[Stored entries]
<<<<

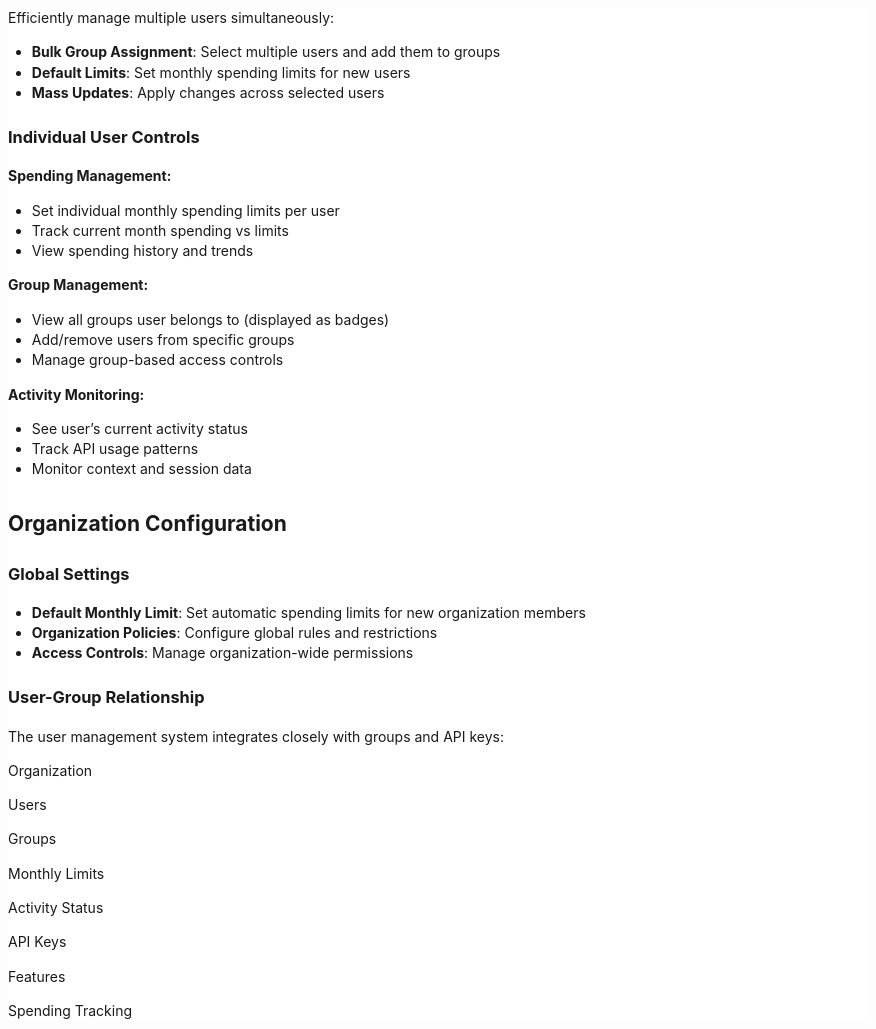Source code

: Efficiently manage multiple users simultaneously:

- **Bulk Group Assignment**: Select multiple users and add them to groups
- **Default Limits**: Set monthly spending limits for new users
- **Mass Updates**: Apply changes across selected users

### [​](https://docs.requesty.ai/features/users\#individual-user-controls)  Individual User Controls

**Spending Management:**

- Set individual monthly spending limits per user
- Track current month spending vs limits
- View spending history and trends

**Group Management:**

- View all groups user belongs to (displayed as badges)
- Add/remove users from specific groups
- Manage group-based access controls

**Activity Monitoring:**

- See user’s current activity status
- Track API usage patterns
- Monitor context and session data

## [​](https://docs.requesty.ai/features/users\#organization-configuration)  Organization Configuration

### [​](https://docs.requesty.ai/features/users\#global-settings)  Global Settings

- **Default Monthly Limit**: Set automatic spending limits for new organization members
- **Organization Policies**: Configure global rules and restrictions
- **Access Controls**: Manage organization-wide permissions

### [​](https://docs.requesty.ai/features/users\#user-group-relationship)  User-Group Relationship

The user management system integrates closely with groups and API keys:

Organization

Users

Groups

Monthly Limits

Activity Status

API Keys

Features

Spending Tracking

>>>>

▶ Your assignment
Produce an exact reprint of the entries, dropping the images.

▶ Answer area
Source code

: Efficiently manage multiple users simultaneously:

- **Bulk Group Assignment**: Select multiple users and add them to groups
- **Default Limits**: Set monthly spending limits for new users
- **Mass Updates**: Apply changes across selected users

### [​](https://docs.requesty.ai/features/users\#individual-user-controls)  Individual User Controls

**Spending Management:**

- Set individual monthly spending limits per user
- Track current month spending vs limits
- View spending history and trends

**Group Management:**

- View all groups user belongs to (displayed as badges)
- Add/remove users from specific groups
- Manage group-based access controls

**Activity Monitoring:**

- See user’s current activity status
- Track API usage patterns
- Monitor context and session data

## [​](https://docs.requesty.ai/features/users\#organization-configuration)  Organization Configuration

### [​](https://docs.requesty.ai/features/users\#global-settings)  Global Settings

- **Default Monthly Limit**: Set automatic spending limits for new organization members
- **Organization Policies**: Configure global rules and restrictions
- **Access Controls**: Manage organization-wide permissions

### [​](https://docs.requesty.ai/features/users\#user-group-relationship)  User-Group Relationship

The user management system integrates closely with groups and API keys:

Organization

Users

Groups

Monthly Limits

Activity Status

API Keys

Features

Spending Tracking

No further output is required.